15. In visual recognition, the need for binding is especially severe in those theories that call for explicit representation of object parts and their spatial relationships. According to these theories, the represented object is first taken apart by describing it in terms of generic primitives. This step later gives rise to the problem of putting the whole object together again.

16. An analogy between shape vision and language which draws a parallel between generic shape parts on the one hand and phonemes in the spoken language on the other has been suggested by Biederman in his theory known as Recognition By Components or RBC (Biederman, 1987; it should not be surprising that an implementation of the RBC theory relies heavily on binding; see Hummel and Biederman, 1992). One can also imagine here an analogy between shape parts and words in a sentence. When a complex shape is represented in terms of its parts, the parts must be bound together according to the proper spatial relationships, not unlike words in a sentence that must observe certain syntactic rules for the sentence to be well formed.

17. In contrast with Biederman's model, it has recently been claimed that the representation of visual shape requires no special binding mechanism over and above the coactivation of shape-specific feature detectors (Edelman, 1994). This claim is based on the idea (whose roots may be traced to Putnam, 1988) that the visual world is its own best representation, and, in particular, that the perceived space is a convenient substrate to which visible entities may be bound by virtue of the retinotopy of their representation in the brain.

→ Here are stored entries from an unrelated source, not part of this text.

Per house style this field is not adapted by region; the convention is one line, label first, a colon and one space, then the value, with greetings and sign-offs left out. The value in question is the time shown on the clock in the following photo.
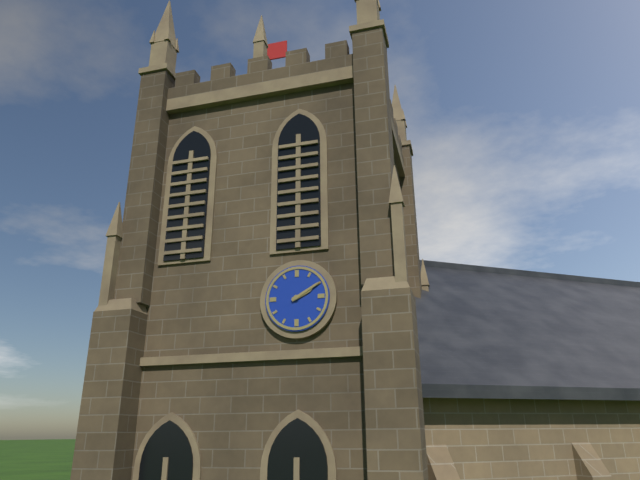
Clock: 2:10
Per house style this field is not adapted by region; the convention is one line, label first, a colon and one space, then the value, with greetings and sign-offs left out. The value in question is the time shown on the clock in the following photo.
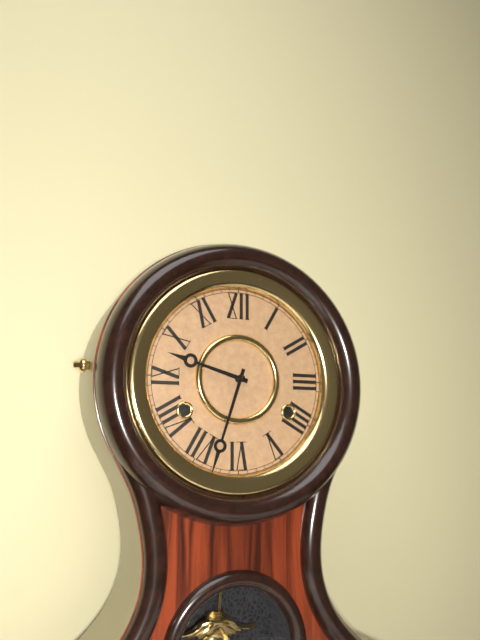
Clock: 9:33
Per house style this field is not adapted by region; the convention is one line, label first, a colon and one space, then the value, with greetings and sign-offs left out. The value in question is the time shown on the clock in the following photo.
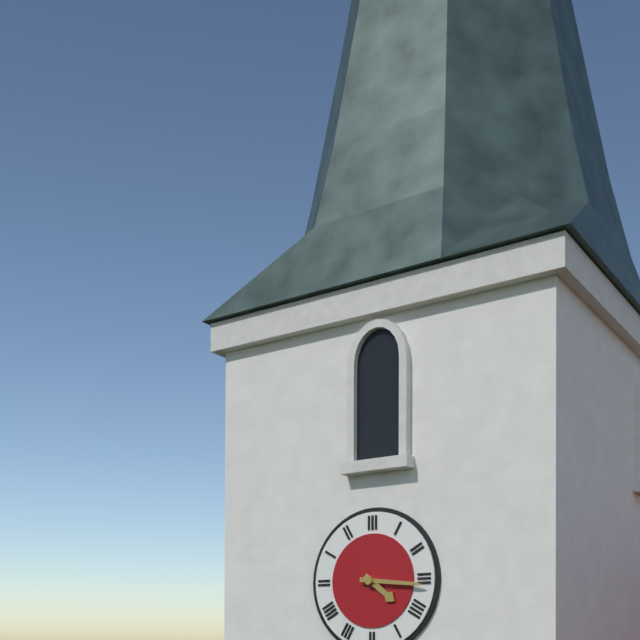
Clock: 4:16
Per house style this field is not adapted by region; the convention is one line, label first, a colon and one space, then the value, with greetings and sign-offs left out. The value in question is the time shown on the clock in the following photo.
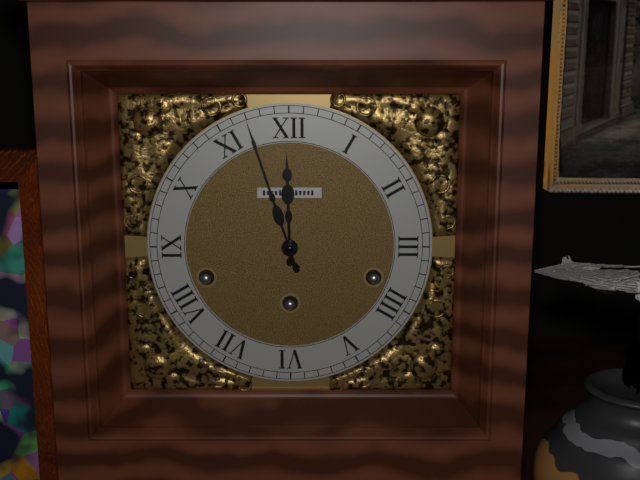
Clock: 11:57
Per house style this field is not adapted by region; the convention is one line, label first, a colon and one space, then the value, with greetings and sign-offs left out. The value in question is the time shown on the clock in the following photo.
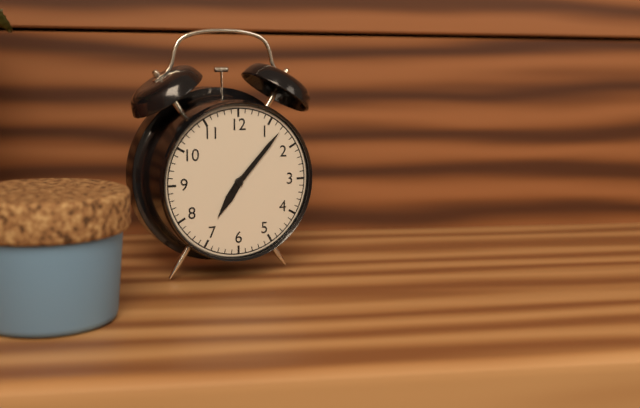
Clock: 7:07
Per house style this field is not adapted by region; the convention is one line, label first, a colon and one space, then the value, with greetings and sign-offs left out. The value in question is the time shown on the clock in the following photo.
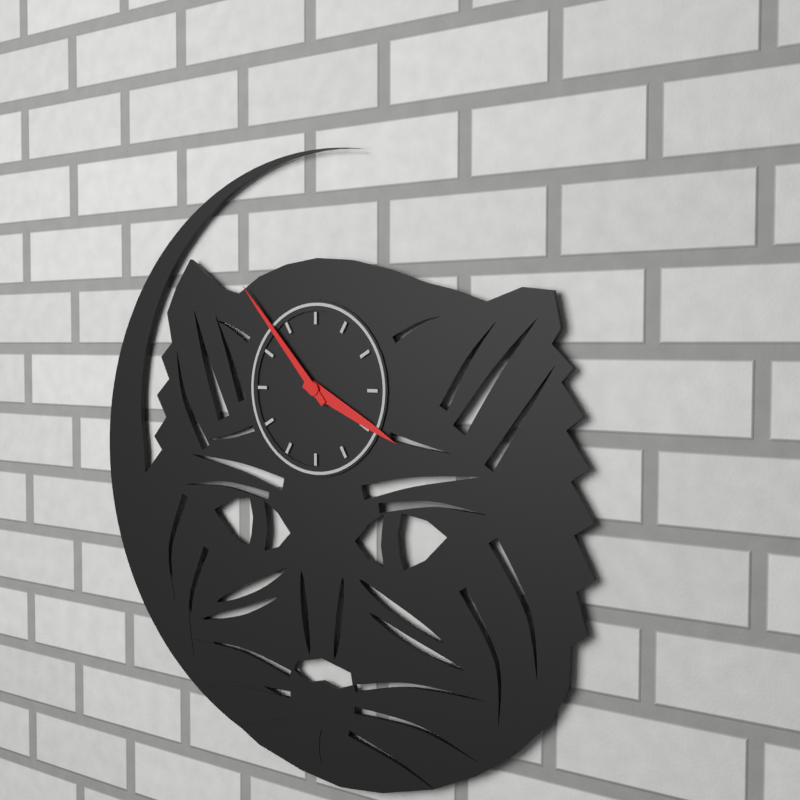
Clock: 3:53
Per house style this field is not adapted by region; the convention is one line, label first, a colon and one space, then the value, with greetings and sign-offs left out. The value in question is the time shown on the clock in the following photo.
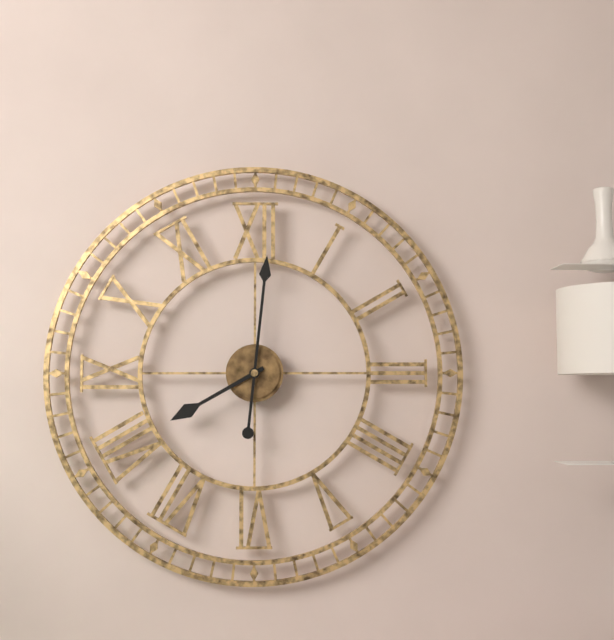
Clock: 8:01
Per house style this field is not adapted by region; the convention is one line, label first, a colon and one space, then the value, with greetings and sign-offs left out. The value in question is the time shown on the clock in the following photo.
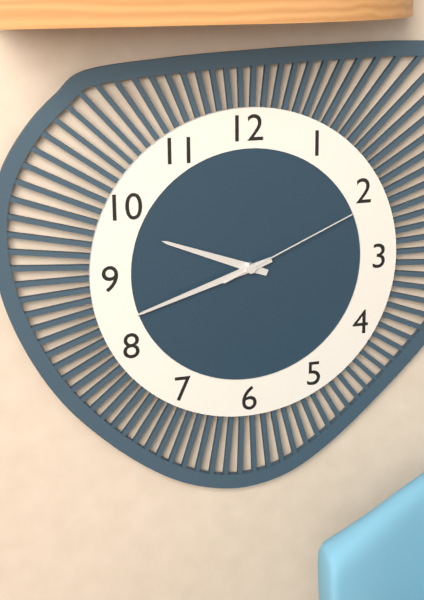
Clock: 9:42:11
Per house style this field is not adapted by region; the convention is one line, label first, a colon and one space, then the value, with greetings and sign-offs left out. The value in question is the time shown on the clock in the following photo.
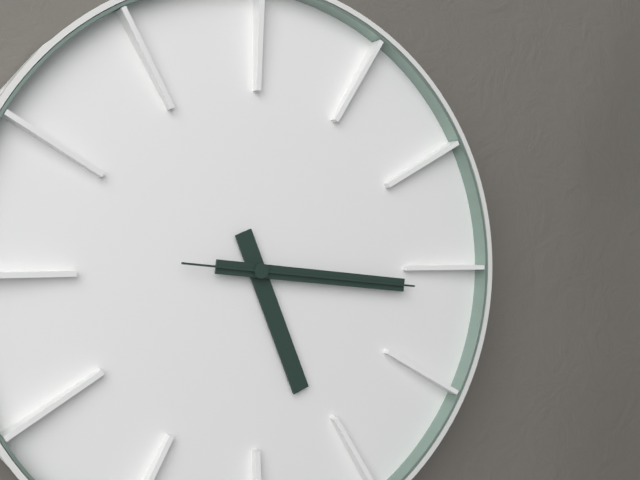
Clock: 5:16:16
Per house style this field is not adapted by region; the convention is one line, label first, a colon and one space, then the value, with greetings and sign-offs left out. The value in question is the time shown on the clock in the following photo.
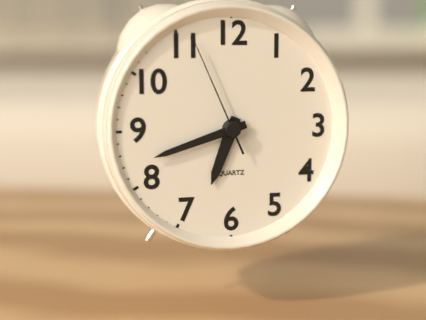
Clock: 6:42:56
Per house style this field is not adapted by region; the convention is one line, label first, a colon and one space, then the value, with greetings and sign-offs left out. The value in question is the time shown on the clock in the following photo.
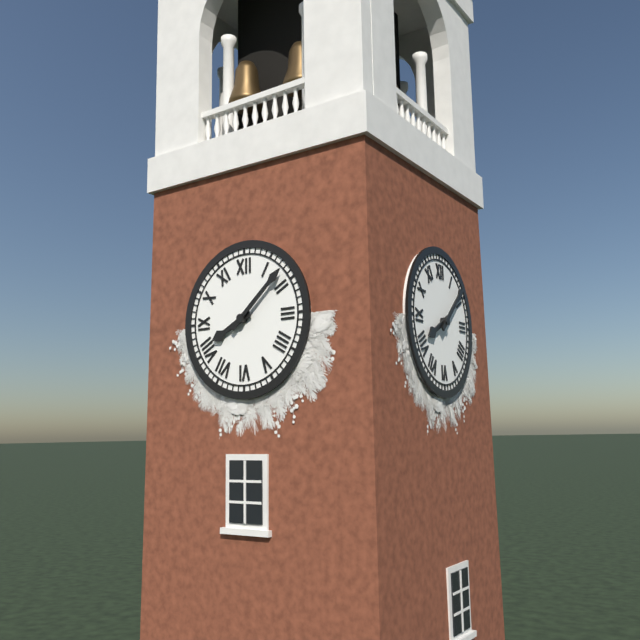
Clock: 8:08
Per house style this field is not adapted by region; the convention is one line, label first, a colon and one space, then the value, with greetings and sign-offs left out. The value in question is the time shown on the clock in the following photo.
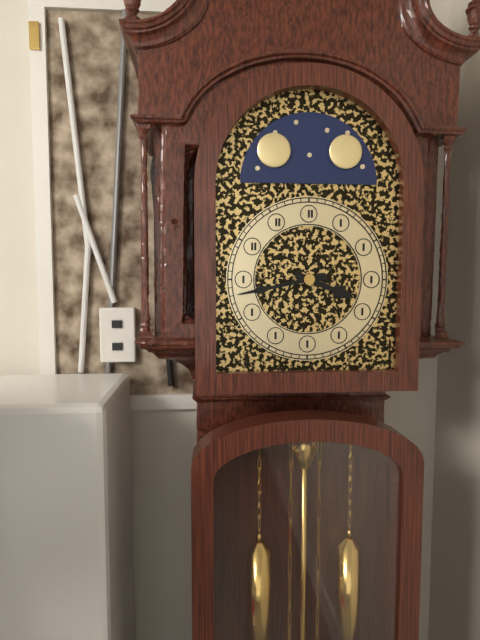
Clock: 3:43
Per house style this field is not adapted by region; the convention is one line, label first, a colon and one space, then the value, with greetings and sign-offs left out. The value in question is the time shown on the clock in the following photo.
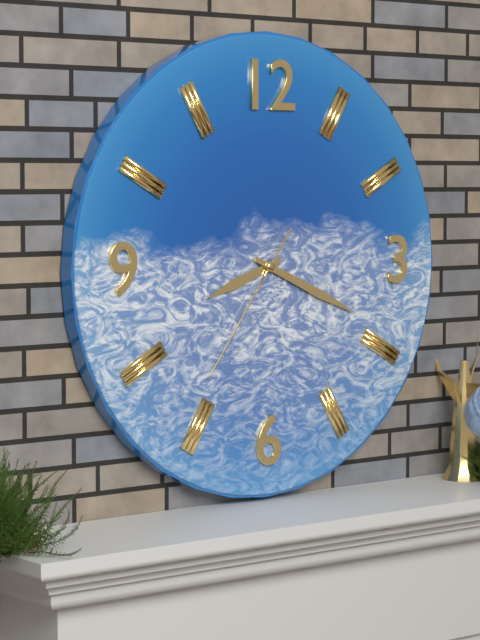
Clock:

18. Retinotopy may help solve the binding problem as follows: a detector that is selective for a complex shape will signal the presence of the shape parts only when these are correctly arranged, simply because the response of such a detector depends on a conjunction of responses of the individual, properly positioned part detectors. The combinatorial problems usually cited in connection with this approach are much milder than what they seem if channel coding (Snippe and Koenderink, 1992) is used instead of unit coding.

19. In language processing, the need for binding may seem to be unavoidable: after all, sentences ARE strings of reusable generic entities (words) bound together in a certain temporal structure that obeys abstract rules of syntax. In view of this commonplace observation and of the difficulties in implementing binding in neural hardware, any indication that an analogue of retinotopy can help represent linguistic and discursive structure would be very welcome. The approach taken by Miikkulainen provides just such an indication: DISCERN does a kind of space-based binding, by transforming a temporally extended input (a sequence of sentences, each of which, in turn, is a grammatical sequence of words) into a spatially extended inner representation in which the entire temporal structure is represented as a timeless "snapshot". Conceptually, this approach is like the recognition of a temporal entity such as horse gait through a consideration of the shape of the world line of the animal in four-dimensional spacetime.

IV. GENERALIZATION

20. The concept of representation SPACE is used in DISCERN in more than one literal way. Whereas trading off time for space lets DISCERN bind a sequence of tokens together, storing instances of structures in a spatially organized map allows the system to bind a value (such as the name of an agent) to a slot (such as the role performed by the agent in the script). As noted in the book, this capability is not completely general, in that the slot itself can only be an instance of a number of predefined slot types, determined by the system's prior experience (i.e., by the stories to which it has been previously exposed).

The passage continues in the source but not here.